→ **Problem statement**: Find all lines in the records that include the word "dasharray", and copy them out.

Top of Recorded data

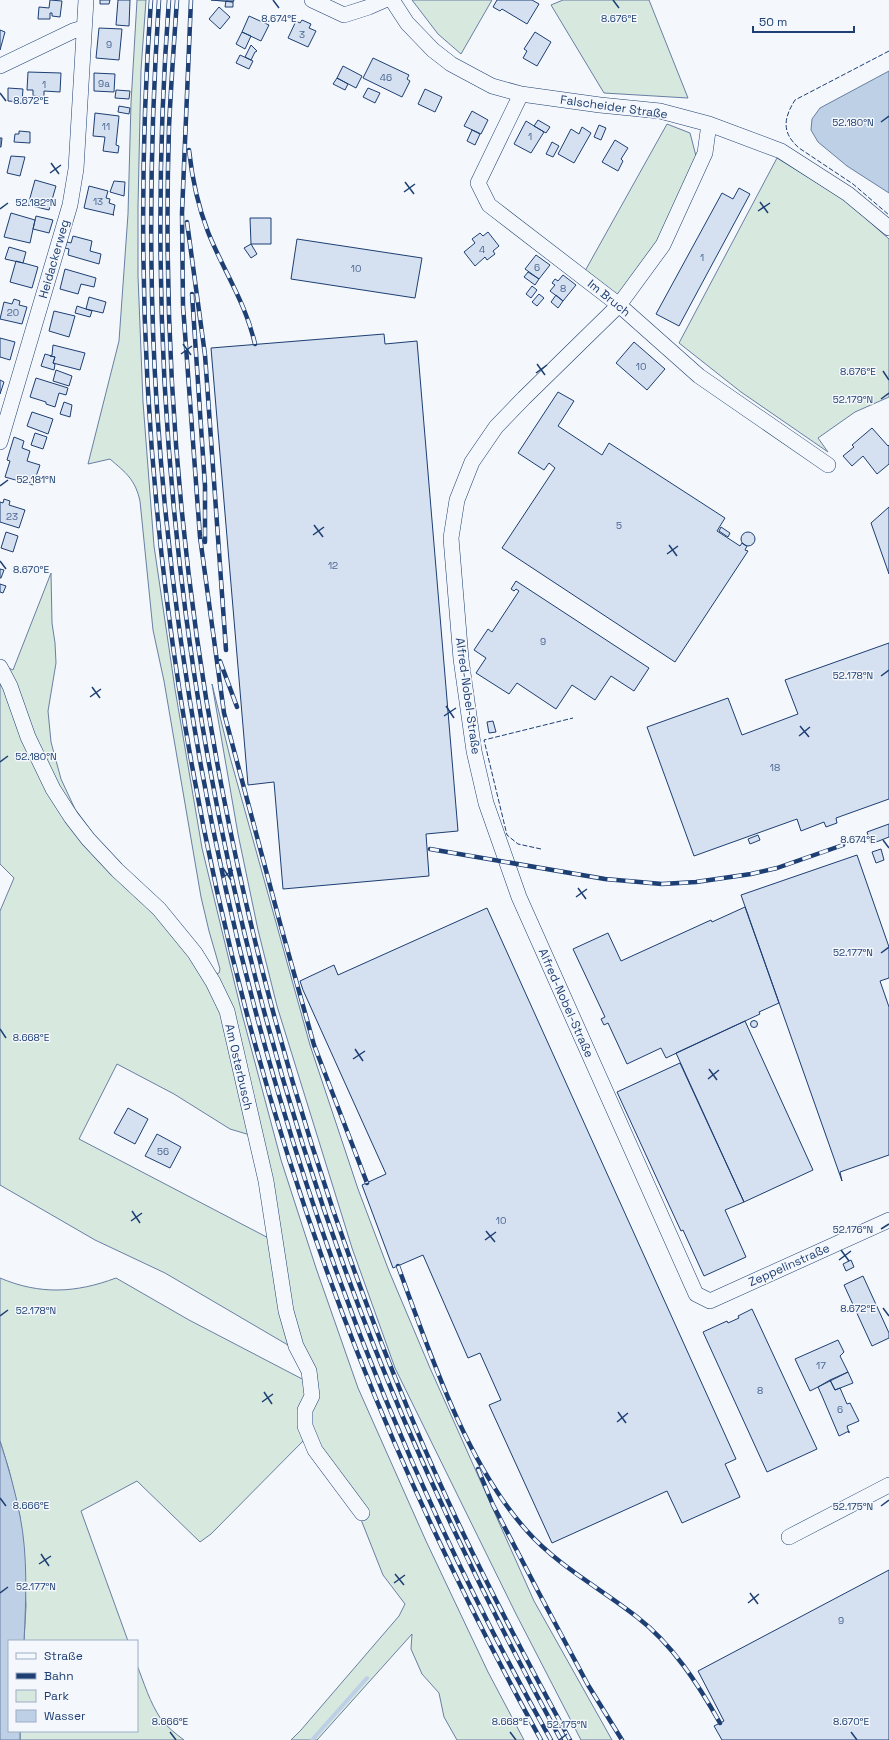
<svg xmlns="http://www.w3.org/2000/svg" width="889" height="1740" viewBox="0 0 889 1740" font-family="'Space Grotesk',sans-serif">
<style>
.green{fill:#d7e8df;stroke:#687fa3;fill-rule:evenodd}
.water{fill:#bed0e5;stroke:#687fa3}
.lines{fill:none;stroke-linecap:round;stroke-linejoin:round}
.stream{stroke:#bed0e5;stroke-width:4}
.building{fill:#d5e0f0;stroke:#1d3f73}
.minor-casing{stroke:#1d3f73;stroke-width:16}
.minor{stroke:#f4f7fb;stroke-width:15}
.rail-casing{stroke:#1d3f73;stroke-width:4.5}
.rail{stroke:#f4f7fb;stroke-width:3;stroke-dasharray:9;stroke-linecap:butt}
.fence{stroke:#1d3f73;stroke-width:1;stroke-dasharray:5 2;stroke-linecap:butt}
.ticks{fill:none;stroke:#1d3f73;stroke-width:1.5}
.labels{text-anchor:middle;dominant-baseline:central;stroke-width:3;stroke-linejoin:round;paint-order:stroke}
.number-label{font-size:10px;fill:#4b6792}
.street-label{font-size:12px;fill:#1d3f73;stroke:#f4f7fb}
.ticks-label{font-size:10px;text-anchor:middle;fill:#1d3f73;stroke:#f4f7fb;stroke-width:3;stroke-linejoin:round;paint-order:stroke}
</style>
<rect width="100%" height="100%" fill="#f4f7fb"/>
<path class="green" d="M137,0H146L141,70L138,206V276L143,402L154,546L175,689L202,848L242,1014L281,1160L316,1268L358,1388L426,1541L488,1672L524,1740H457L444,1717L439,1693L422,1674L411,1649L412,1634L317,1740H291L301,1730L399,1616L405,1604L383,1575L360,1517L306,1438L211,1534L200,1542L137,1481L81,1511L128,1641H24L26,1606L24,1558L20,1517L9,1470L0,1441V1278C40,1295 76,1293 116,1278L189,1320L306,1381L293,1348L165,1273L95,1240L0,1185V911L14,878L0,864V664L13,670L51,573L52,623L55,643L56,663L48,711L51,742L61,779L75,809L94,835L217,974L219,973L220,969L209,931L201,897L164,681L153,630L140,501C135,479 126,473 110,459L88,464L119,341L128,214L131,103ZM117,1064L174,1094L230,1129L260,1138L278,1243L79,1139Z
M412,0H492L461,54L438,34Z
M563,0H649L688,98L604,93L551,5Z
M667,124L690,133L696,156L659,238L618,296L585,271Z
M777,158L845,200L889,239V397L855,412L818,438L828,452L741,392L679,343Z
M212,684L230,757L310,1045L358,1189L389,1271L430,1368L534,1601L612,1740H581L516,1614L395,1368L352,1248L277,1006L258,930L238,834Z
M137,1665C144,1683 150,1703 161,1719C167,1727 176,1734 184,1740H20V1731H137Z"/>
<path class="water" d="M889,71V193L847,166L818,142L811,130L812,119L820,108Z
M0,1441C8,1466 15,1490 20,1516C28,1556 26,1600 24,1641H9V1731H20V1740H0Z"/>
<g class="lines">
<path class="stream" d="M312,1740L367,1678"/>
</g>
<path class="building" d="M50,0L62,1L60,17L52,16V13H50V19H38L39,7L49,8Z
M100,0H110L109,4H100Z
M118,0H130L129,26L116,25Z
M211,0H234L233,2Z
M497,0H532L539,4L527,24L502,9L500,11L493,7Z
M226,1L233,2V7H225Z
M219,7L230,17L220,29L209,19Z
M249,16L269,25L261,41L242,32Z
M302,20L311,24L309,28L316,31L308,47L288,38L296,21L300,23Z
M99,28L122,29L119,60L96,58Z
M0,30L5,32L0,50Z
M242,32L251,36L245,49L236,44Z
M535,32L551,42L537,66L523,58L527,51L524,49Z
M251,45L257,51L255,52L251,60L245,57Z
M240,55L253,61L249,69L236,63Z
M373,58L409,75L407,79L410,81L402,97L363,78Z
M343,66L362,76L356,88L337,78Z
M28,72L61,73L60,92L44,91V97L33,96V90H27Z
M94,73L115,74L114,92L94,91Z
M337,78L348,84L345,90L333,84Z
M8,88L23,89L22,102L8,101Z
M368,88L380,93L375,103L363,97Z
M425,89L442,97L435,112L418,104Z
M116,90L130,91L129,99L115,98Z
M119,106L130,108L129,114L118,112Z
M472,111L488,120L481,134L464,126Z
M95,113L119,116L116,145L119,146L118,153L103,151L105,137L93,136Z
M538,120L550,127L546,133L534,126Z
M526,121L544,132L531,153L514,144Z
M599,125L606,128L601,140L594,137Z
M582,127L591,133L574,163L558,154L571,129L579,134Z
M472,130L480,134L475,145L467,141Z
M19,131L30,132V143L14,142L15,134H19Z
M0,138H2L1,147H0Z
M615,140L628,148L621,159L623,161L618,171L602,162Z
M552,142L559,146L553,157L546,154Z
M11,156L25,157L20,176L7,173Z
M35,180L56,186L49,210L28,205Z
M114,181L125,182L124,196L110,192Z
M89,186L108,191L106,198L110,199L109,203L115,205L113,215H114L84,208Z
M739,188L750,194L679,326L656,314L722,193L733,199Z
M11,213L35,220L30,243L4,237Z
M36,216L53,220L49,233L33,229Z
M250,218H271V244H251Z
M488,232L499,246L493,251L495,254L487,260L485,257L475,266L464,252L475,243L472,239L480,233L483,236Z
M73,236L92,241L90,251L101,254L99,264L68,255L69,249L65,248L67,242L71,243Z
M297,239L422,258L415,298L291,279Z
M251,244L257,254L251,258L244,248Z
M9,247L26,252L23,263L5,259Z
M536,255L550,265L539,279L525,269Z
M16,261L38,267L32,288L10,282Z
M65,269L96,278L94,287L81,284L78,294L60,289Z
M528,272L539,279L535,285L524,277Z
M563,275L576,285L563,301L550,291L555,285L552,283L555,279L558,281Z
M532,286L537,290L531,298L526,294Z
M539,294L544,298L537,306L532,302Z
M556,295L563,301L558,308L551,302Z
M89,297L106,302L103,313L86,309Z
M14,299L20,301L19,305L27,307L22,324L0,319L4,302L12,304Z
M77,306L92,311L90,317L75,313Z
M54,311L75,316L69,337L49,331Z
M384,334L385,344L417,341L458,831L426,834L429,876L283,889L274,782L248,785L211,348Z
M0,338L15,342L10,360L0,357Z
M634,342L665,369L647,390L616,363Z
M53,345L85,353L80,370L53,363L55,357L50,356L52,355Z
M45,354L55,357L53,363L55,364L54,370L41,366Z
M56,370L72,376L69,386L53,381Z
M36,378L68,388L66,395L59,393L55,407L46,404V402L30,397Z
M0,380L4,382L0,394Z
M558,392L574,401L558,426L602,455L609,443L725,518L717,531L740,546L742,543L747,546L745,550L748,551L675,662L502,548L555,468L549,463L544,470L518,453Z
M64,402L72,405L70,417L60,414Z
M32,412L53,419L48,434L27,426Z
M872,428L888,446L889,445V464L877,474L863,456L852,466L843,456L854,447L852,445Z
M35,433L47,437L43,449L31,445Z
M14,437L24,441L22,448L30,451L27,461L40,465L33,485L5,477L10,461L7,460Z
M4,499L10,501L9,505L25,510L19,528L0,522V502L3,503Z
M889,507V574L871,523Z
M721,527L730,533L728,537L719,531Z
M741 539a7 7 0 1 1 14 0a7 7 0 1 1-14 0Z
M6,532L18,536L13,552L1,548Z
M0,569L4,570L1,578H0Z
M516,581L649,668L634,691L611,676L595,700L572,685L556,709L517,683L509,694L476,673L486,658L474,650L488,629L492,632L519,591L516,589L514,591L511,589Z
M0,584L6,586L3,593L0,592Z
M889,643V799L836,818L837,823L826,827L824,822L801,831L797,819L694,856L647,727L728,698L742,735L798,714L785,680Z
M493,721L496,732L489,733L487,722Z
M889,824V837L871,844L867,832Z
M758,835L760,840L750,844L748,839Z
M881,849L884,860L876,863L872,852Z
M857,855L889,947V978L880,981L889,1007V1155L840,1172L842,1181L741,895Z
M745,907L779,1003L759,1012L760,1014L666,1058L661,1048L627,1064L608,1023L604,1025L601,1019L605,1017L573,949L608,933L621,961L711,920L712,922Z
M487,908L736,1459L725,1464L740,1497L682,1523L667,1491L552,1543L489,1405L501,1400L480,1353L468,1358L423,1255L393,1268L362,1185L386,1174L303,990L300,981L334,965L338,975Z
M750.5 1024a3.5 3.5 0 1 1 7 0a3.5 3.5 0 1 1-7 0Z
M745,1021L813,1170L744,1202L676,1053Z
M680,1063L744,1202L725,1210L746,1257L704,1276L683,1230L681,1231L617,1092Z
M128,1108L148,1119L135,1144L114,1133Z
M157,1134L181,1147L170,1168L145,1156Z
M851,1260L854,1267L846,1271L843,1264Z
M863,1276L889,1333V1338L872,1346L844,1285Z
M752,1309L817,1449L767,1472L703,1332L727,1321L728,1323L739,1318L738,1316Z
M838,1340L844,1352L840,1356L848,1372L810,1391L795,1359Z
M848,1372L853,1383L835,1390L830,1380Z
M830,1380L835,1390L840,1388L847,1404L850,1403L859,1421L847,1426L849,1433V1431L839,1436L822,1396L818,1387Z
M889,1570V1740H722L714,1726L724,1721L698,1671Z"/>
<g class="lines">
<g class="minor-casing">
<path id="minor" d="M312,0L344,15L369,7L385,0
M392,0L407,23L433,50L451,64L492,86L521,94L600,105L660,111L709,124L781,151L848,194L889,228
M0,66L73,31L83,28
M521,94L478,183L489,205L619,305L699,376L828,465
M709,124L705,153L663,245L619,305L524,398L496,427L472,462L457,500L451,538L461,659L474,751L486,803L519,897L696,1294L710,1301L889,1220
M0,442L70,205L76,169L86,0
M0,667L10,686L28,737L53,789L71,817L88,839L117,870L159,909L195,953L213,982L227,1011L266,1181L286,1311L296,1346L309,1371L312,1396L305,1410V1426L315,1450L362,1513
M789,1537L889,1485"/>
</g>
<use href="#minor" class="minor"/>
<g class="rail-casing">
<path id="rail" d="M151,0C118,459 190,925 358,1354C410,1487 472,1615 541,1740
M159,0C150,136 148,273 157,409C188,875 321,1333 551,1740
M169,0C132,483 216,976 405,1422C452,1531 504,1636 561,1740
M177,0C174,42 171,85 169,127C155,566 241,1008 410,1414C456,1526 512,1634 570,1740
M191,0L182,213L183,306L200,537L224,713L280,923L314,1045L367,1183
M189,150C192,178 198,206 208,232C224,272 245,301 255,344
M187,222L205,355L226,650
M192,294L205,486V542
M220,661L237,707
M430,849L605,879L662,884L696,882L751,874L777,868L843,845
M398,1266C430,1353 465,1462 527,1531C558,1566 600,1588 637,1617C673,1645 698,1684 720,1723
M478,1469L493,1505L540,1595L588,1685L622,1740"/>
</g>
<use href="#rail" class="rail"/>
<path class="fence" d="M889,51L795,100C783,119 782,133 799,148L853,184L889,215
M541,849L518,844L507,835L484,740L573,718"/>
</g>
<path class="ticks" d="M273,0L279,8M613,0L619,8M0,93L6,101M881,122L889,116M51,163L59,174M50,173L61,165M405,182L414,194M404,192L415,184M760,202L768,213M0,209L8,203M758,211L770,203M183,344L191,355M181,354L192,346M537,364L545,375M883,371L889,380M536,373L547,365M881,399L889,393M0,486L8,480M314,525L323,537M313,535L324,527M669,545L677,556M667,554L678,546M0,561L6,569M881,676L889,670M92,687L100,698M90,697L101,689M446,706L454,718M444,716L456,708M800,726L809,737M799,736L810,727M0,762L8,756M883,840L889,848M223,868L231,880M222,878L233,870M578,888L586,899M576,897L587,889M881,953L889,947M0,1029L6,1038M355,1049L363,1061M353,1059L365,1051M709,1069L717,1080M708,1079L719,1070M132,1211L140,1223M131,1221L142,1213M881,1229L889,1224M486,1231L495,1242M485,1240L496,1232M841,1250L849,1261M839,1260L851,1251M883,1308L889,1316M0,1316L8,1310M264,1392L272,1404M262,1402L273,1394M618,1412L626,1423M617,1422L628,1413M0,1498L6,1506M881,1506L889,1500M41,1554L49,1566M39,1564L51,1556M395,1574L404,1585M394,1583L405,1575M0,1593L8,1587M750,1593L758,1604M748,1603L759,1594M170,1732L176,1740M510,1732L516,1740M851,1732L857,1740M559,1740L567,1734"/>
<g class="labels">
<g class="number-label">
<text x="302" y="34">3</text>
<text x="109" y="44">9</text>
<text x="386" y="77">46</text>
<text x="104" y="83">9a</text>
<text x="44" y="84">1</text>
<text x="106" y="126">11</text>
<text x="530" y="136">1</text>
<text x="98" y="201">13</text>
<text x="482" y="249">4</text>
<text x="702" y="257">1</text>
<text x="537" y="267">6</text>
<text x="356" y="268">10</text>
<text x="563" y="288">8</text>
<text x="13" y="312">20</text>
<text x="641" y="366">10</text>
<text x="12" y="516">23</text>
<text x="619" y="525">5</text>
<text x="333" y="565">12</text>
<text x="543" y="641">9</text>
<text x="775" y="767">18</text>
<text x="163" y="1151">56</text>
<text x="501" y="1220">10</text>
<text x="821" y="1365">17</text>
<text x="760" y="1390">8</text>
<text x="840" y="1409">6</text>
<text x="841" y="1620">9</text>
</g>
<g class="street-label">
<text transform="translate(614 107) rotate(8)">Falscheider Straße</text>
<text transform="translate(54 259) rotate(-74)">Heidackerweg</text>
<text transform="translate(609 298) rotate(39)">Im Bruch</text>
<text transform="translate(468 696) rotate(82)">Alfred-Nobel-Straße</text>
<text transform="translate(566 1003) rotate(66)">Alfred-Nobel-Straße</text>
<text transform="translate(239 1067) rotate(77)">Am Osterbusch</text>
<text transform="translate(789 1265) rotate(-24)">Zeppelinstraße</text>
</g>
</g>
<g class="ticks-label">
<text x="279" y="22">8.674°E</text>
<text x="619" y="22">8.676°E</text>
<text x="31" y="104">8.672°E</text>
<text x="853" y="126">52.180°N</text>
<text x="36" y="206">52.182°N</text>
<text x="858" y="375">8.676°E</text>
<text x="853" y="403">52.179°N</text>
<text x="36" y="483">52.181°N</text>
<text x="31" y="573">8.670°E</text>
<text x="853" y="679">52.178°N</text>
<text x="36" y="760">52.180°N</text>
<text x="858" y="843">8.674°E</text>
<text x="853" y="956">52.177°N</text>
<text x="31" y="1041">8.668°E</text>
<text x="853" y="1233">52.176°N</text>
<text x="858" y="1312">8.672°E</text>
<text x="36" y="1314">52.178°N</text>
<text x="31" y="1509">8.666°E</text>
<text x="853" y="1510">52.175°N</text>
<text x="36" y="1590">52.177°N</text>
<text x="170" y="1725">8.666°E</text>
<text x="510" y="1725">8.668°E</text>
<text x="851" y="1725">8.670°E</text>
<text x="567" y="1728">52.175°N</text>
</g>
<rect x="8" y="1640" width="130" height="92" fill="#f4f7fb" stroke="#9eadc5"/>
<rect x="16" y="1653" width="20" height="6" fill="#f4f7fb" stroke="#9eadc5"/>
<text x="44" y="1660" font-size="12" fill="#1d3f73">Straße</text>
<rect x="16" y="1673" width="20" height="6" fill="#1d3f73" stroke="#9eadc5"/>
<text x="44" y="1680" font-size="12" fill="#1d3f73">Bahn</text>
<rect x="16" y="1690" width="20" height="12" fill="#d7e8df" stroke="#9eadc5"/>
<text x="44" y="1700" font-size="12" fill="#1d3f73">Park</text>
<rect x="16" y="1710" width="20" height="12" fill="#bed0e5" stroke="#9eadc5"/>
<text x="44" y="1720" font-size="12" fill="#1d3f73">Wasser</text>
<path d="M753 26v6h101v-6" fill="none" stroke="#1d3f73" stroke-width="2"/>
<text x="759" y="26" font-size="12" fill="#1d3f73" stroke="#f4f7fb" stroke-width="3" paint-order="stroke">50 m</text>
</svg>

Bottom of Recorded data

→ **Answer below**:
.rail{stroke:#f4f7fb;stroke-width:3;stroke-dasharray:9;stroke-linecap:butt}
.fence{stroke:#1d3f73;stroke-width:1;stroke-dasharray:5 2;stroke-linecap:butt}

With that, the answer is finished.